Now for the last couple days there's a burning smell whenever I drive. As soon as I turn on the a/c or heater I smell it, and even if I don't the smell eventually works it's way into the cabin. And the smell lingers, I even smelled it yesterday when I came back to my car to head for lunch 3 hours after driving into work.

Did I fry my clucth, rotors, is my dumbass in for some expensive repairs and if so is there anyway I could BS the dealer into covering it under warranty since my car is barelyly 3 months old. Help guys.


----------



## Slurppie (Oct 15, 2002)

maybe some rubber or plastic on your exhaust and is now roasting away.


----------



## ALTYHOLIC (Oct 19, 2002)

That's the smell of nicely fried e-brake!
I did the same thing on an old Fiat X-19
I had back in college!

A burning e-brake smells a lot different
than burning rubber...


----------



## Hal Just Hal (Oct 21, 2002)

Waddy I am getting the same smell. I don't think I did anything wrong to my car but whenever I turn on the heat I get a burning rubber smell. It doesn't stay and doesn't always happen. So I could see myself going to the dealer and it not happening. Or blaming it on my intake.


----------



## Hal Just Hal (Oct 21, 2002)

Waddy if you make any progress with this please let me know


----------



## Guest (Dec 3, 2002)

Fortunately I'm stock, my02 so they can't blame me for anything (besides doing big, huge, rolling burnouts ), I'm taking it in maybe Thursday.

Yo Alex I got a couple CD's for you bro, full of Elephant Man, Assasin, Bounty Killa and all the rest, if I ever make it up to Dallas or you head down to H-Town I'll burn you a copy. If you make it down here then I also got some Appleton at the crib to sweeten the deal. 

Back to my burning smell, the smell is definitely not rubber. I guess I am just wondering if I damaged anything and when will the smell go away, it's been 3 days, but I haven't really driven much in those 3 days so maybe whatever it is hasn't gotten a chance to work itself out.


----------



## ALTYHOLIC (Oct 19, 2002)

Waddy said:


> *Fortunately I'm stock, my02 so they can't blame me for anything (besides doing big, huge, rolling burnouts ), I'm taking it in maybe Thursday.
> 
> Yo Alex I got a couple CD's for you bro, full of Elephant Man, Assasin, Bounty Killa and all the rest, if I ever make it up to Dallas or you head down to H-Town I'll burn you a copy. If you make it down here then I also got some Appleton at the crib to sweeten the deal. *


Arie, mon!
Thanks.

Say, we're having our December meet on the 14th. Can
u make it up?

The Appleton sounds great, however I'm still trying to polish
off all we brought back from June. We disguised a few more
bottles than customs would allow...  

I trust the trip was _all that...?_


----------



## Guest (Dec 3, 2002)

Heck yeah, there's a thread about in OT over at the other site with pics soon to come when my lazy ass gets around to posting em.
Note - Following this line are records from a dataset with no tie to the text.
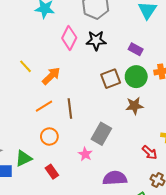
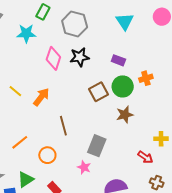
orange line: (44, 106) -> (20, 142), moved

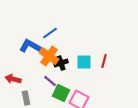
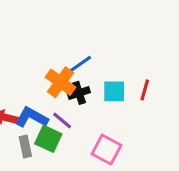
blue line: (50, 33) -> (80, 64), moved
blue L-shape: (30, 46) -> (31, 117), moved
green square: (61, 93) -> (48, 139), moved

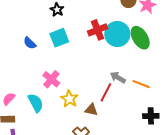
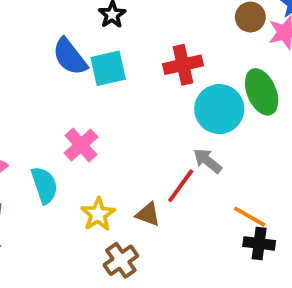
cyan circle: (117, 34) -> (219, 109), moved
blue semicircle: (30, 43) -> (70, 57), moved, size x1.5
orange line: (141, 84) -> (250, 217), moved
yellow star: (69, 99) -> (98, 214), moved

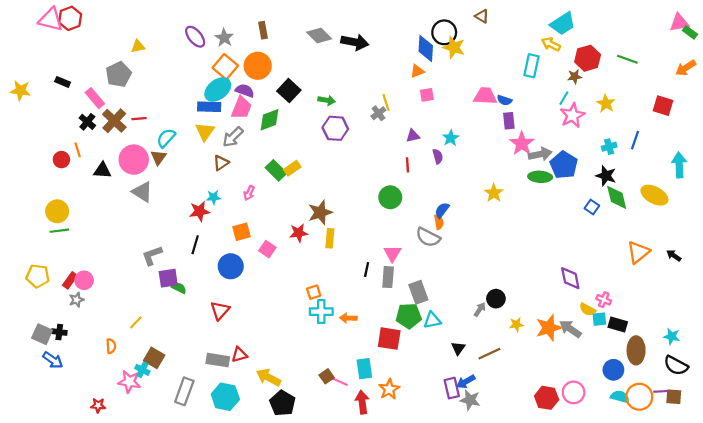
December 14th, hmmm I'll have to check some stuff out but it's a definite maybe. Team NvUs, you no longer with topnotch?


----------



## ALTYHOLIC (Oct 19, 2002)

Waddy said:


> *Heck yeah, there's a thread about in OT over at the other site with pics soon to come when my lazy ass gets around to posting em.
> 
> December 14th, hmmm I'll have to check some stuff out but it's a definite maybe. Team NvUs, you no longer with topnotch? *


Yeah, the TX chapter decided it was time for a change and
via unanimus vote decided to break away and do our _thang!_

NvUs is hot and poppin'...check us out. We've got our own forum here under the *Car Clubs* section.

I trust you didn't run into any _Bumpa Cluts_ down on the island?


----------



## Coco (Apr 30, 2002)

Glad you didn't forget about us, Chad...


----------